Oral Versus Parenteral Administration • As long as there is some intrinsic factor present, the vitamin will be administered orally since only a few micrograms need be absorbed. • Otherwise standard practice has been administering IM injections weekly or monthly schedule. • Recent studies have shown that oral or sublingual administration of 500- 2,000 μg cyanocobalamin is effective. • The trial indicated that oral administration should be tried before parenteral. • NOTE: About 1% of orally administered cyanocobalamin is absorbed without intrinsic factor. • Another alternative to IM injection is a gel for intranasal administration using a metered inhaler. • It is not indicated for patients with active pernicious anemia. • Rather it is indicated for patients who have dietary deficiencies (potentially strict vegetarians) or malabsorption due to structural or functional damage to the stomach where intrinsic factor is produced or the ileum where B12 is absorbed. • These conditions can be caused by surgical removal of the stomach or ileum or chronic intestinal inflamatory disease (parasites, enteropathies, autoimmune, etc).

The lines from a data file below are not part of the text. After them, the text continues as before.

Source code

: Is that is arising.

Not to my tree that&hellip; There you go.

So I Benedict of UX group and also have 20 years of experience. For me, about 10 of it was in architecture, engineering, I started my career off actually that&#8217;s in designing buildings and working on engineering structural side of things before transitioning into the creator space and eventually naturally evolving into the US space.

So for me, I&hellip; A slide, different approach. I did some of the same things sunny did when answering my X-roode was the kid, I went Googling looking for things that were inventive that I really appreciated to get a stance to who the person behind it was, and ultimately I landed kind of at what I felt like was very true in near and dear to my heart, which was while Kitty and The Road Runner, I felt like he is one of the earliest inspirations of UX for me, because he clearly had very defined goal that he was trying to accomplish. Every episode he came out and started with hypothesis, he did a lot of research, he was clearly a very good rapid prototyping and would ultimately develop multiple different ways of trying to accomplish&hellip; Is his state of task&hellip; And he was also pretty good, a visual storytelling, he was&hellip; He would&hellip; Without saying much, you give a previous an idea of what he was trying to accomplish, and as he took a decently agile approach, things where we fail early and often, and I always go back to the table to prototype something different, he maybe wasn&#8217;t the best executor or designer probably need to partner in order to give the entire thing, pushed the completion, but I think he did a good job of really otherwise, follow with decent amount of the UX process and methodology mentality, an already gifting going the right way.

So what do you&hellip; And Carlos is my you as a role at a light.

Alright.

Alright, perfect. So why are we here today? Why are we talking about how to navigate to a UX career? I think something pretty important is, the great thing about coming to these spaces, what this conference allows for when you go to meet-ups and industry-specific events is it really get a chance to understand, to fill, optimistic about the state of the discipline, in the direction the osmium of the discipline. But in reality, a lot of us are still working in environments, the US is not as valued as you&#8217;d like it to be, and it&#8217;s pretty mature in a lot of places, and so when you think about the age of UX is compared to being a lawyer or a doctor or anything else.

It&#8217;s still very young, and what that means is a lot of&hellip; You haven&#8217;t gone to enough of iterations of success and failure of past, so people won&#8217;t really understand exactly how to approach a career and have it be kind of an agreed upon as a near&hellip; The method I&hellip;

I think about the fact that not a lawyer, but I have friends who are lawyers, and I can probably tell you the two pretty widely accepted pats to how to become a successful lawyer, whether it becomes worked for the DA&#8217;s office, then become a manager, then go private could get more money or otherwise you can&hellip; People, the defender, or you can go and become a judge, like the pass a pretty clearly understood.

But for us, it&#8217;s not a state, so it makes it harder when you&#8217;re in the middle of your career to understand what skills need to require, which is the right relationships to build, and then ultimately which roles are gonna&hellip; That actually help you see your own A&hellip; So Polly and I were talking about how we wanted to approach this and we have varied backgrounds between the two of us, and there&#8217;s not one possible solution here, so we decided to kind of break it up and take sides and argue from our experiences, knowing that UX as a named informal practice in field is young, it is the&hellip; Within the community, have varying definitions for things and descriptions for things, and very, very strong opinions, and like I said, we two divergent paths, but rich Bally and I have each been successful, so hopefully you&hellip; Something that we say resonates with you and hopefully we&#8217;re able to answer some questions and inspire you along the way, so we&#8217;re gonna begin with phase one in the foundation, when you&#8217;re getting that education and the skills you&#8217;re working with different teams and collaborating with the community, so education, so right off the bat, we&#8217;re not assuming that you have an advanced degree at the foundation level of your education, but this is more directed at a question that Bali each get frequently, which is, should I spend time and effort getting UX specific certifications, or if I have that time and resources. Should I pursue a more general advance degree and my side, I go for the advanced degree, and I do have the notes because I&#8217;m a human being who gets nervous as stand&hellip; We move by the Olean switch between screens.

Cyanocobalamin DRIs-1 • AI • Infants 0.4 - 0.5 μg/day • EAR • Children (1 - 13 years) 0.7 - 1.5 μg/day • Adolescents (14 - 18 years) 2.0 μg/day • Men & Women (19 - 50+ years) 2.0 μg/day • Pregnancy 2.2 μg/day • Lactation 2.4 μg/day
Cyanocobalamin DRIs-2 • RDA • Children (1 - 13 years) 0.9 - 1.8 μg/day • Adolescents (14 - 18 years) 2.4 μg/day • Men & Women (19 - 50+ years) 2.4 μg/day • Pregnancy 2.6 μg/day • Lactation 2.8 μg/day • UL • None reported
Food Sources • Liver • Kidney • Red meat • Dairy products • Clams and mussels high concentrations.